Anti-D-profylaxe bij Rh-negatieve patiënten.

Abortus habitualis (gewone abortus; terugkerende spontane abortus, RSA; herhaalde spontane abortus (WSA))

  • Definitie: ≥ 3. Spontane abortussen (aanvankelijk met onduidelijke etiologie) vóór 20 weken zwangerschap (SSW).
  • Er zijn geen bevestigde effecten aangetoond voor: glucocorticoïden, intraveneus immunoglobulinen, lipiodine infusies, verlaging van NK-celactiviteit evenals pro-inflammatoire cytokinevorming, allogene lymfocytoverdracht ("lymfocytimmunisatie"), toediening van G-CSF ("granulocyt-kolonie stimulerende factor").
  • Therapie van auto-immuun thyroiditis (auto-immuunziekte leidend tot chronische ontsteking van de schildklier) en subklinisch hypothyreoïdie (hypothyreoïdie).
  • Behandeling van trombofilie Met heparine in aanwezigheid van aanwijzingen voor antifosfolipidensyndroom (APS; antifosfolipide-antilichaamsyndroom).
  • Bij aanwezigheid van een antifosfolipidensyndroom (APS, APLS) en een 'niet-criterium'-APLS moet worden behandeld metdosis acetylsalicylzuur (ASA) en heparine met laag molecuulgewicht.
  • Vrouwen met gewone vroegtijdige abortus en erfelijke factor XII-deficiëntie: acetylsalicylzuur (ASA) monotherapie (40 mg / dag).
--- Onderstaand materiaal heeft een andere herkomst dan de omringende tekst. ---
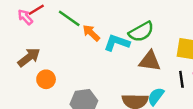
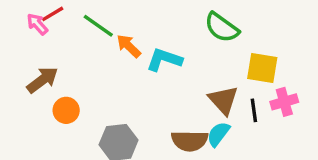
green semicircle: (141, 32) -> (222, 27), moved, turned 65
brown triangle: (150, 61) -> (223, 100), moved, turned 40

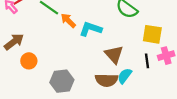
brown triangle: (223, 100) -> (114, 55), moved

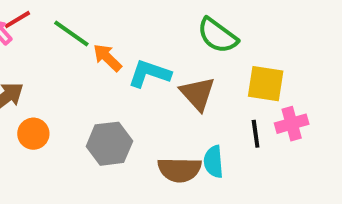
brown triangle: (114, 55) -> (198, 94), moved
cyan semicircle: (125, 76) -> (214, 162), turned -42
gray hexagon: (62, 81) -> (109, 144), moved

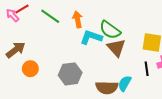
green semicircle: (218, 36) -> (110, 30), moved
orange arrow: (107, 58) -> (77, 19), moved, turned 35
cyan semicircle: (214, 162) -> (125, 83), turned 35

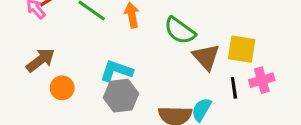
cyan L-shape: (91, 37) -> (116, 71), moved
brown triangle: (116, 48) -> (206, 57), moved

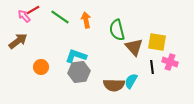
green semicircle: (180, 31) -> (117, 30), turned 40
brown arrow: (41, 60) -> (18, 41), moved
pink cross: (262, 80) -> (170, 62), turned 35

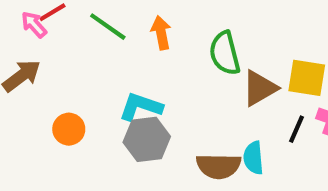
brown triangle: (134, 47) -> (260, 88), turned 42
black line: (152, 67) -> (296, 129), turned 32
cyan semicircle: (131, 81) -> (253, 158), turned -35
Supplementen (voedingssupplementen; vitale stoffen)

Geschikte voedingssupplementen dienen onder meer de volgende vitale stoffen te bevatten:

Legenda:

* Preventie
* * Risicogroep
* * * Symptomen van een tekort

Opmerking: de vermelde vitale stoffen zijn geen vervanging voor medicamenteuze behandeling. Dieet supplementen zijn bedoeld aanvullen de algemene dieet in een bepaalde levenssituatie.